Verwendung des Textes an anderer Stelle nur mit Genehmigung des Autors.


Um die Lebensweise und Bedürfnisse des Hauskaninchens besser verstehen zu können, sollte man sich ruhig einmal mit dem Wildkaninchen befassen. Die bei uns vorkommenden Wildkaninchen und damit auch die Ausgangsform all unserer Kaninchenrassen stammen ursprünglich aus Spanien. Das Kaninchen kann sich allerdings an die verschiedensten Klimaverhältnisse anpassen, daher wurde es auch sehr häufig von Seefahrern auf den unterschiedlichsten Inseln ausgesetzt, damit sie bei nachfolgenden Fahrten ihren Fleischbedarf decken konnten.

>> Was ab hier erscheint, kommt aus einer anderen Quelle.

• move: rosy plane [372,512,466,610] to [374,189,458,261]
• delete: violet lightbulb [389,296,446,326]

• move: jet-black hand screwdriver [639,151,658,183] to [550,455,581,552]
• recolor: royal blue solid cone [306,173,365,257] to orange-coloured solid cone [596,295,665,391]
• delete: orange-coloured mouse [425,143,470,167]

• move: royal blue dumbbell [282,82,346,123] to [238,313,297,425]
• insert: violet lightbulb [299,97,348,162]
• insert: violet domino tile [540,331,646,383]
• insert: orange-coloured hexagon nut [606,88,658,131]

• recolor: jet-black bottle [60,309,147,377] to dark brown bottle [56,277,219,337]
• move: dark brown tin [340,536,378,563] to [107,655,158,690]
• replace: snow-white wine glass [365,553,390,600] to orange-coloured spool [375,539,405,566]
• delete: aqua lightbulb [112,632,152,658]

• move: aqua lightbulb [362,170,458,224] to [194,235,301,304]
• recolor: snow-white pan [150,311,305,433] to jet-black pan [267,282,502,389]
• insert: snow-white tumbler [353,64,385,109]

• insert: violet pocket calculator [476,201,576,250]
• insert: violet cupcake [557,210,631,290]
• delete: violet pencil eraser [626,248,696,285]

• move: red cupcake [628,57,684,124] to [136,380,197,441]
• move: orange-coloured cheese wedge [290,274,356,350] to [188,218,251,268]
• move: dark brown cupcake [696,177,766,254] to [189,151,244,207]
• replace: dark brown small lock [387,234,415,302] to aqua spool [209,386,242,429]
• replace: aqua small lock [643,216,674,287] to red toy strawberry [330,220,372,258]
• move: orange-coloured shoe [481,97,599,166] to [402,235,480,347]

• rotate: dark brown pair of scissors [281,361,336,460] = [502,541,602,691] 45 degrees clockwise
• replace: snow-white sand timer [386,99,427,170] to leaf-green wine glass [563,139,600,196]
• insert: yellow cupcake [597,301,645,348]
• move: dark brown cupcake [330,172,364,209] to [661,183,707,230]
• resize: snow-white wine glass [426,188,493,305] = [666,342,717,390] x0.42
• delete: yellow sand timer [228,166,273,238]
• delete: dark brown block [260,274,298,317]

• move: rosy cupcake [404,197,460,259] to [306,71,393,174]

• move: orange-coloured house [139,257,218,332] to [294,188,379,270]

Am wohlsten fühlen sich Kaninchen jedoch auf trockenen, hügeligen, mit Baum- und Strauchwerk bestandenen Sandböden mit viel Gras- und Kräuterflächen dazwischen. Hier finden sie bekömmliche Nahrung und können ihre unterirdischen Bauten anlegen.

Der Verdauungstrakt

Bevor man sich mit der eigentlichen Fütterung befasst, muss man die anatomischen Besonderheiten in Bezug auf die Verdauung kennen lernen. Das Besondere beim Kaninchen als reinem Pflanzenfresser ist die Tatsache, dass keine Vervielfachung der Mägen stattgefunden hat wie bei den Wiederkäuern. Der Nahrungsbrei wandert vom Mund über die Speiseröhre in den Dünndarm und wird dabei mit Verdauungssäften aus verschiedenen Organen (Speicheldrüsen, Leber, Galle, Bauchspeicheldrüse) versehen. Die Anlage der Verdauungsorgane lässt sich mit der des Pferdes am ehesten vergleichen. Der überaus große Blinddarm (er hat ein größeres Fassungsvermögen als der Magen) ermöglicht es dem Kaninchen, die schwer verdauliche Pflanzenkost aufzuschließen. Im Blinddarm findet sich eine ungeheure Anzahl von Bakterien, die die Pflanzenbestandteile noch weiter aufspalten.
Man kann den Blinddarm mit einem Gärbottich gleichsetzen. Weiterhin werden im Blinddarm auch noch für das Kaninchen lebensnotwendige Vitamine (verschiedene B-Vitamine) aufgebaut, die daher nicht unmittelbar mit der Nahrung aufgenommen werden müssen. Nachdem der Nahrungsbrei den Blinddarm durchlaufen hat, wird ein Teil davon als sogenannter Blinddarmkot ausgeschieden. Diesen vitaminreichen Blinddarmkot nimmt das Kaninchen auf. Aus diesem Blinddarmkot kann dann bei der zweiten Passage durch den Dünndarm noch eine Vielzahl von Nährstoffen und Vitaminen entnommen werden. Daher ist es für das Kaninchen lebensbedrohlich, wenn es längere Zeit daran gehindert wird, diesen Kot direkt aufzunehmen.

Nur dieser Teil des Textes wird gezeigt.